Keegan Rosenberry: A-
He was able to get into advanced positions early on, which was made possible by Herbers' tendency to drift inside.
On the goal, it's a mature and veteran type of slashing run into the box. You don't see that from rookie strikers, let along rookie fullbacks.
Defensively, I thought he played a good game and had a big 1v1 win inside the box during the final stages of the game.
Andre Blake: A-
He had a big save early, when a cross made it to the far post.
Blake was commanding in the box and snagged mostly everything out of the air. The only quirky part of his evening was when he pulled back from a cross that he would normally claim. Tony Tchani whiffed on the header and Pontius had appeared to leave his mark and allow Blake to claim.
66' Roland Alberg: B
He got the secondary assist on the game-winning goal, then just missed Barnetta with an incisive ball a short time later.

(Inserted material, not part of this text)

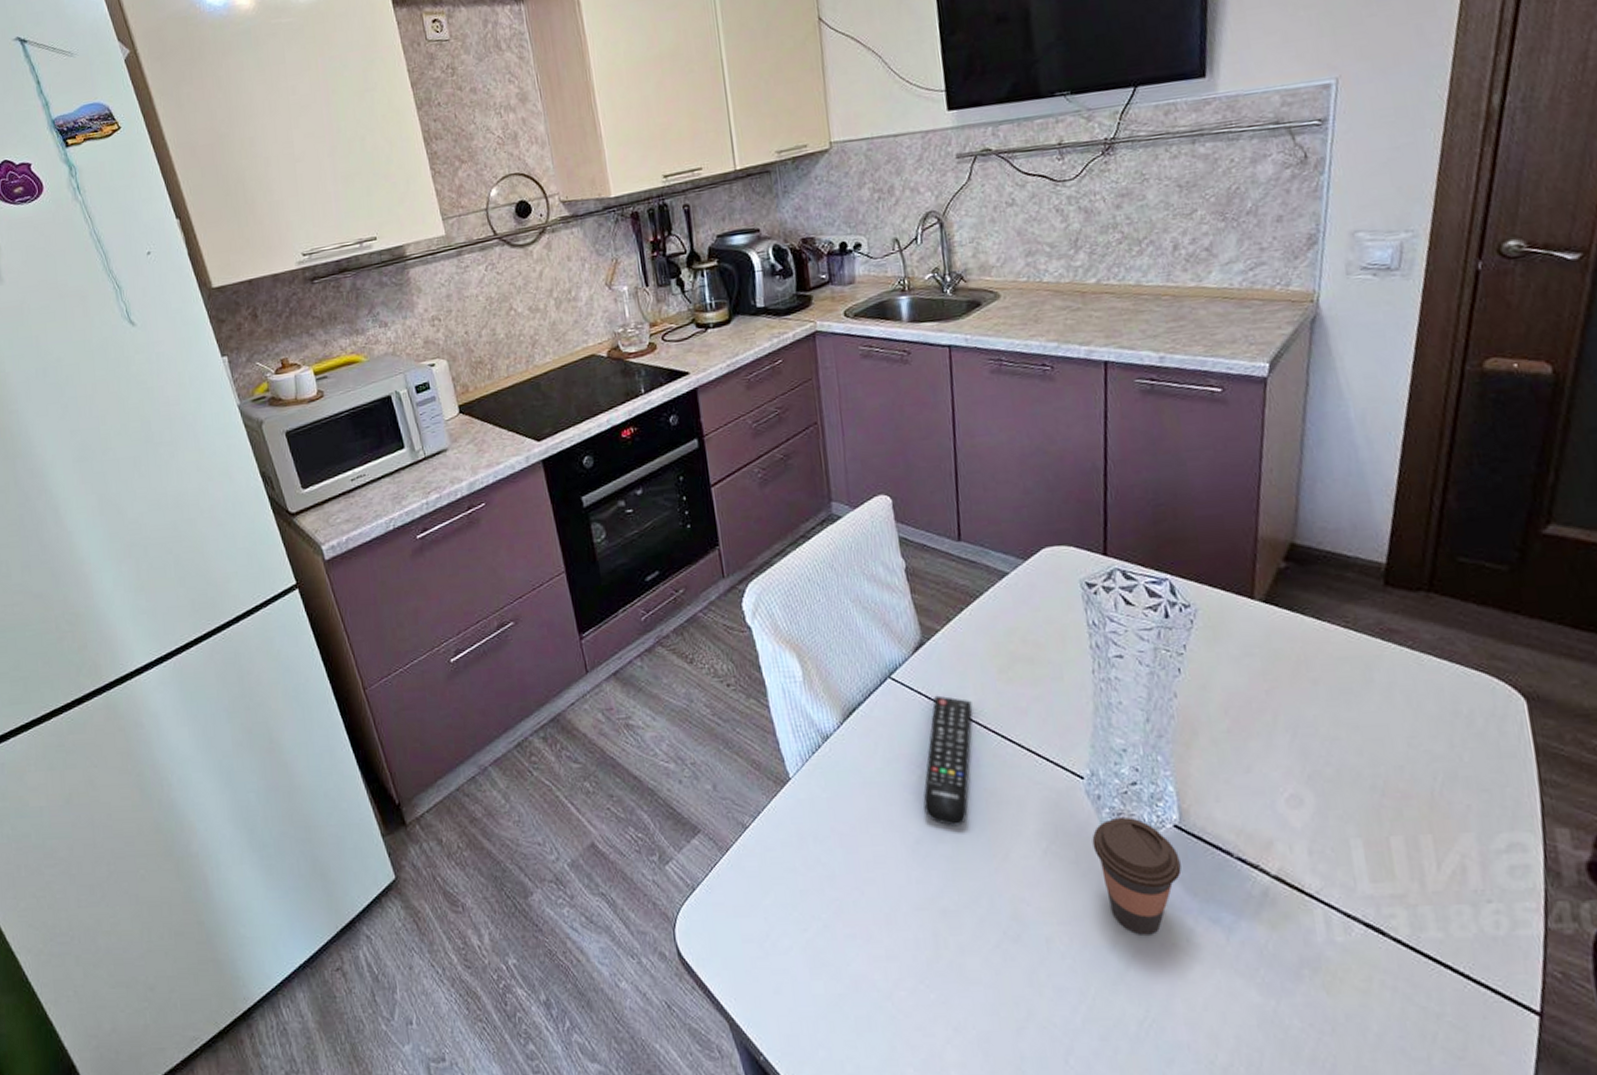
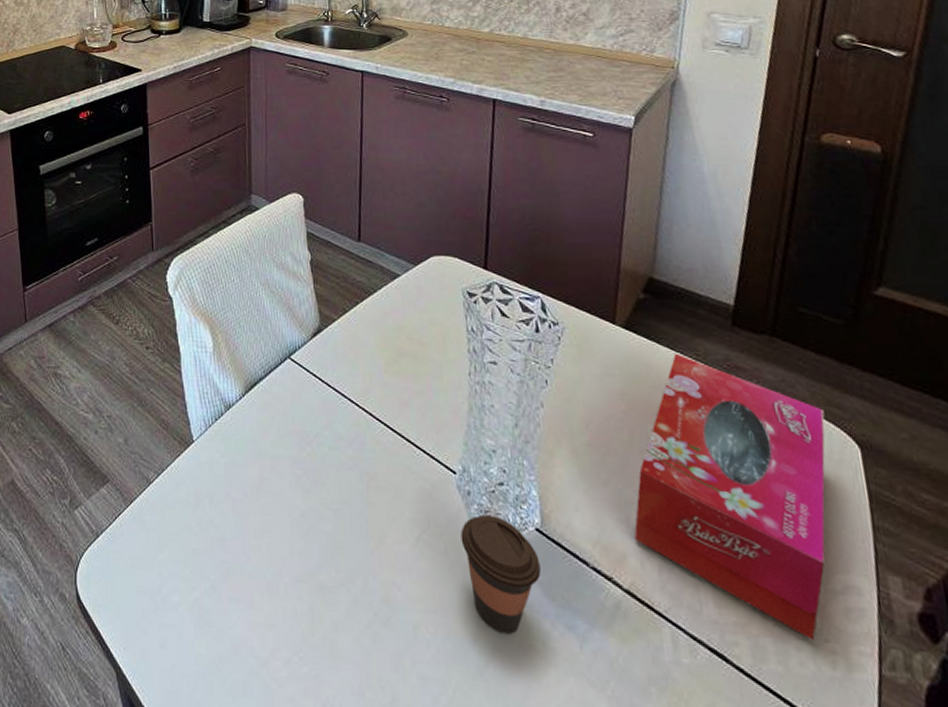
remote control: present [923,695,973,826] -> none [310,379,360,505]
tissue box: none [1280,622,1488,902] -> present [634,353,825,640]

The best part was seeing Alberg pause, then pick himself up and hustle back defensively after that sequence. It was a really positive show of body language and commitment to team defense.
81' Charlie Davies: N/A
He was asked to come in, relieve pressure, and be an outlet at the top of the formation.
Referee: Allen Chapman: B
No real issues for me. It looked like the linesman jumped the gun on the Crew goal call, so it would have been nice to see Chapman at least go over to the side and have a conversation about it.
The sequence with Barnetta on the ground, ball between his legs, was a bit goofy and probably included a foul.